This blog is intended to go along with Population: An Introduction to Concepts and Issues, by John R. Weeks, published by Cengage Learning. The latest edition is the 13th (it will be out in January 2020), but this blog is meant to complement any edition of the book by showing the way in which demographic issues are regularly in the news.

You can download an iPhone app for the 13th edition from the App Store (search for Weeks Population).

If you are a user of my textbook and would like to suggest a blog post idea, please email me at: john.weeks@sdsu.edu

Thursday, October 9, 2014

USAID Funds Programs in Latin America to Keep Kids There--Do They Work?

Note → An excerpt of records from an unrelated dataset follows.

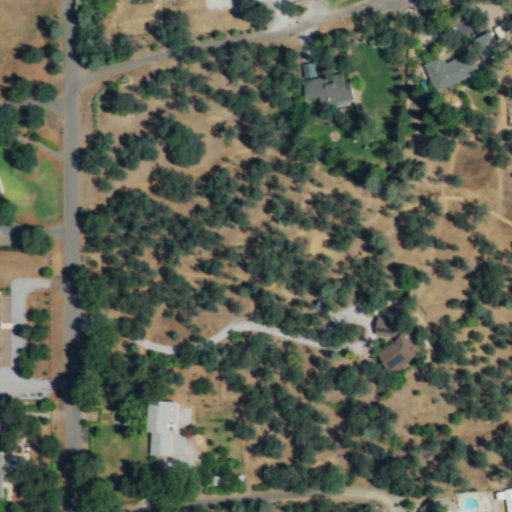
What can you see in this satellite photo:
road: (67, 38)
road: (235, 43)
building: (448, 70)
building: (328, 91)
road: (69, 294)
building: (395, 344)
building: (160, 427)
road: (310, 490)
building: (507, 498)
building: (426, 507)
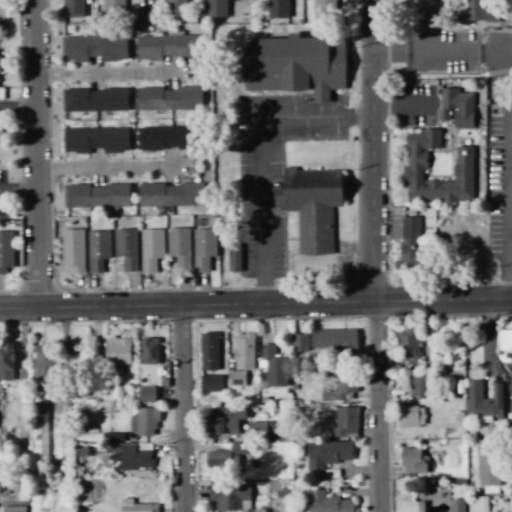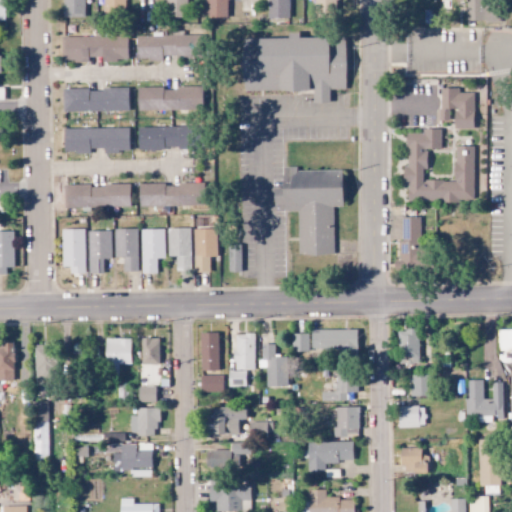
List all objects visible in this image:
building: (325, 3)
building: (72, 8)
building: (112, 8)
building: (175, 8)
building: (216, 8)
building: (2, 10)
building: (277, 11)
building: (166, 46)
building: (94, 48)
road: (393, 52)
road: (446, 52)
building: (0, 63)
building: (294, 65)
building: (1, 93)
building: (169, 98)
building: (95, 100)
building: (457, 108)
road: (258, 137)
building: (168, 138)
building: (96, 139)
road: (374, 152)
road: (36, 155)
road: (504, 164)
building: (436, 171)
building: (171, 194)
building: (97, 196)
building: (311, 206)
road: (508, 218)
building: (410, 244)
building: (179, 247)
building: (126, 248)
building: (151, 249)
building: (203, 249)
building: (73, 250)
building: (98, 250)
road: (508, 250)
building: (6, 252)
building: (234, 259)
road: (442, 302)
road: (186, 307)
building: (333, 341)
building: (504, 341)
building: (299, 343)
building: (408, 347)
building: (117, 351)
building: (149, 351)
building: (208, 352)
building: (243, 352)
building: (6, 361)
building: (45, 364)
building: (273, 366)
building: (236, 379)
building: (211, 383)
building: (420, 385)
building: (341, 387)
building: (146, 394)
building: (478, 402)
road: (376, 407)
road: (181, 410)
building: (411, 417)
building: (346, 421)
building: (144, 422)
building: (262, 431)
building: (39, 432)
building: (113, 438)
building: (326, 455)
building: (231, 457)
building: (413, 462)
building: (489, 464)
building: (20, 489)
building: (230, 498)
building: (328, 503)
building: (456, 505)
building: (136, 506)
building: (13, 508)
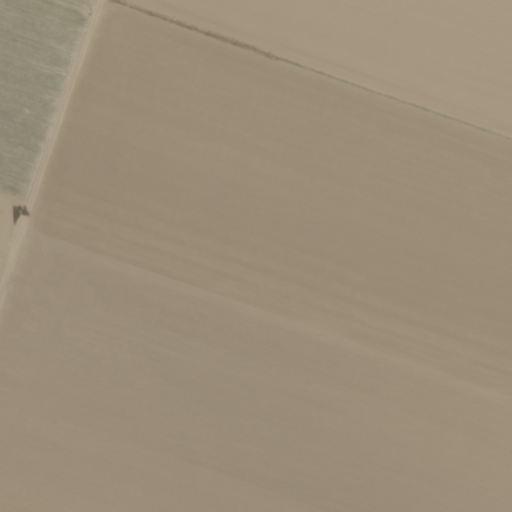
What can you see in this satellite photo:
crop: (412, 34)
crop: (30, 79)
crop: (291, 172)
crop: (5, 226)
crop: (226, 398)
crop: (28, 502)
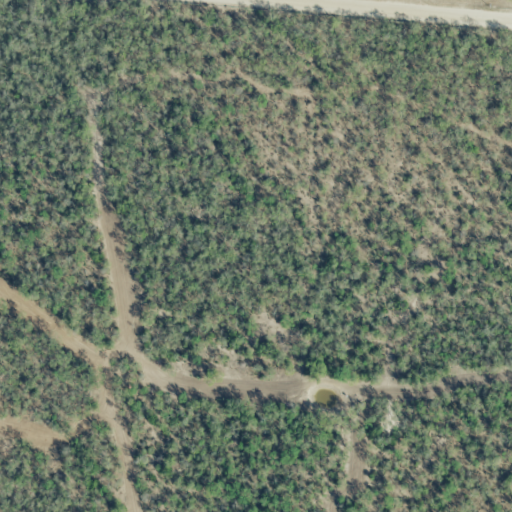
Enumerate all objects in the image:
road: (407, 8)
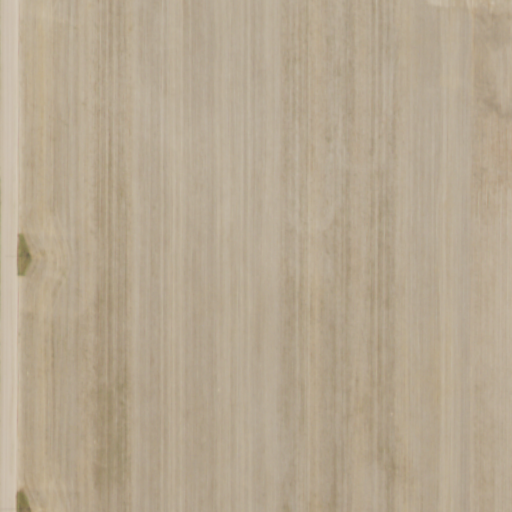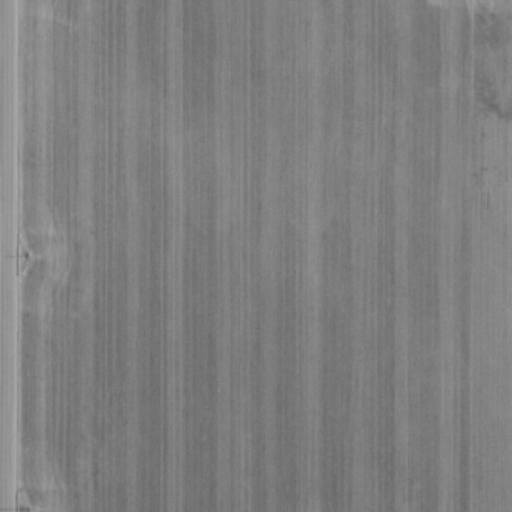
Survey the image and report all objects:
road: (6, 256)
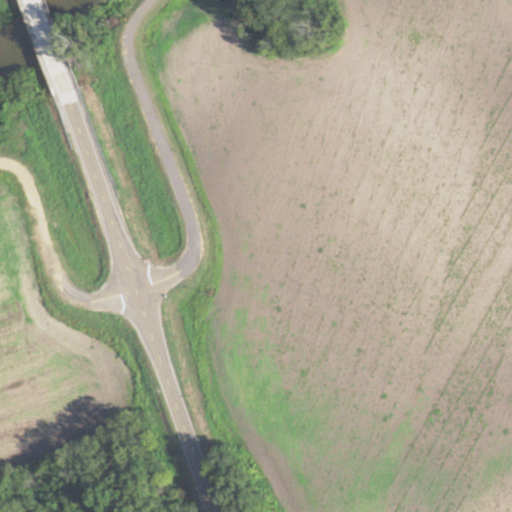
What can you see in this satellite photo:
river: (33, 23)
road: (53, 51)
road: (169, 159)
road: (142, 307)
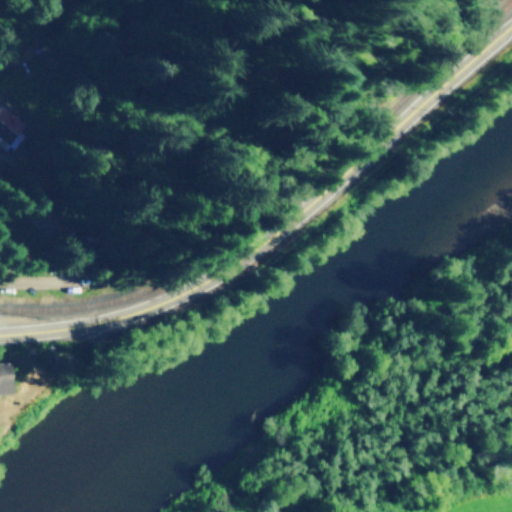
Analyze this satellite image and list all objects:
building: (7, 118)
building: (7, 118)
railway: (281, 206)
road: (282, 227)
river: (271, 337)
building: (1, 379)
building: (1, 379)
crop: (489, 508)
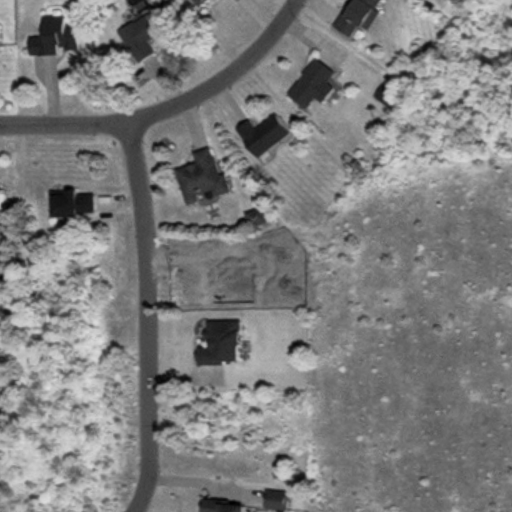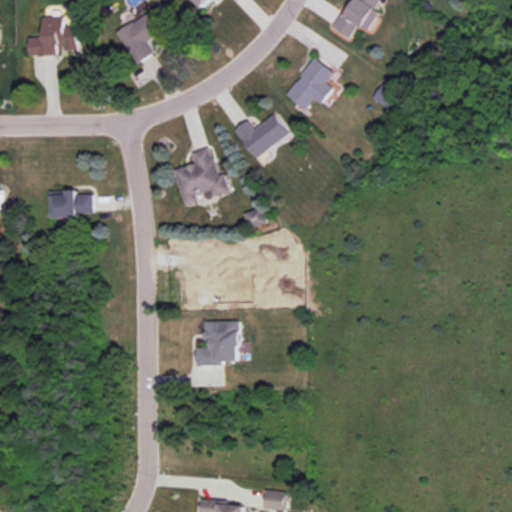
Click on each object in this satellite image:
building: (201, 2)
building: (206, 3)
building: (357, 16)
building: (361, 16)
building: (146, 31)
building: (149, 32)
building: (0, 37)
building: (55, 37)
building: (58, 39)
building: (313, 84)
building: (315, 85)
building: (386, 95)
road: (163, 104)
building: (264, 134)
building: (266, 135)
building: (202, 177)
building: (205, 179)
building: (1, 200)
building: (4, 203)
building: (74, 204)
building: (76, 206)
building: (256, 217)
road: (143, 316)
building: (222, 343)
building: (224, 344)
crop: (415, 347)
building: (277, 499)
building: (279, 500)
building: (223, 506)
building: (225, 506)
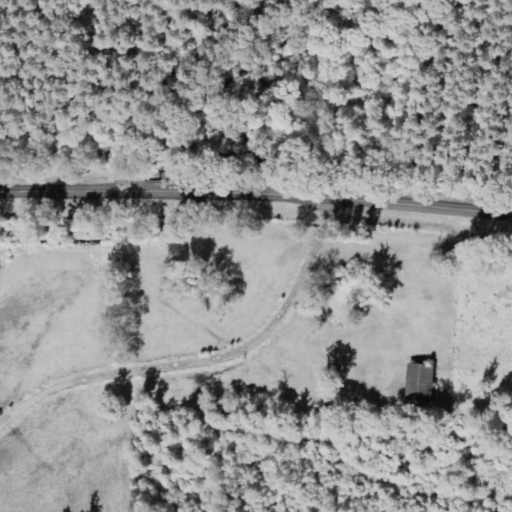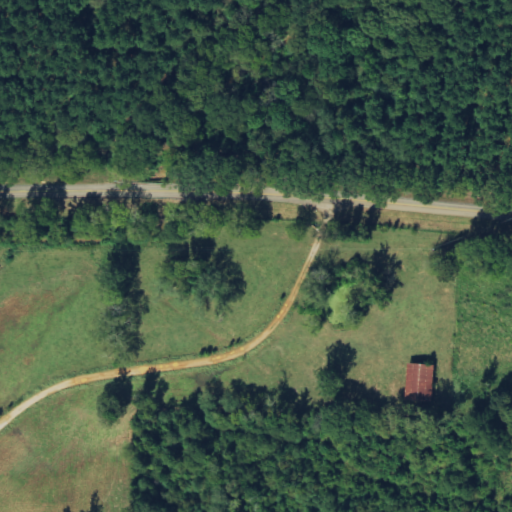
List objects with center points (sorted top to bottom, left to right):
road: (256, 194)
building: (417, 381)
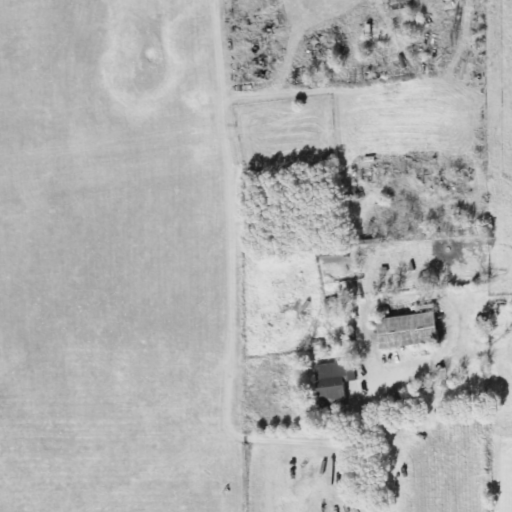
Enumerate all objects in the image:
road: (223, 235)
building: (401, 330)
building: (327, 382)
road: (312, 439)
road: (358, 454)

Although the surge of unaccompanied minor children from Central America to the US has simmered down, it has not disappeared. More importantly, the reasons why kids want to leave Central America have not changed much--at least not yet. To its credit, the US government has stepped up with money spread around the region to create programs for kids that, with luck, may give them a better life than either being in a gang or trying to avoid being killed by a gang. Are they working? Well, let's just say that it seems to be a slow start, as my PhD student, Elizabeth Kennedy, pointed out on tonight's PBS NewsHour. Afterwards, she was concerned that she came off as more critical than she really is of these programs--after all, something is betting than nothing, and everything needs to be seen in context. But we should not just sit back and assume that pumping a few million dollars into neighborhood programs in places like San Salvador will automatically solve deep-rooted problems. Indeed, these problems are rooted in the US drug market and criminal justice system as much as they are rooted in the dysfunction of Central American societies.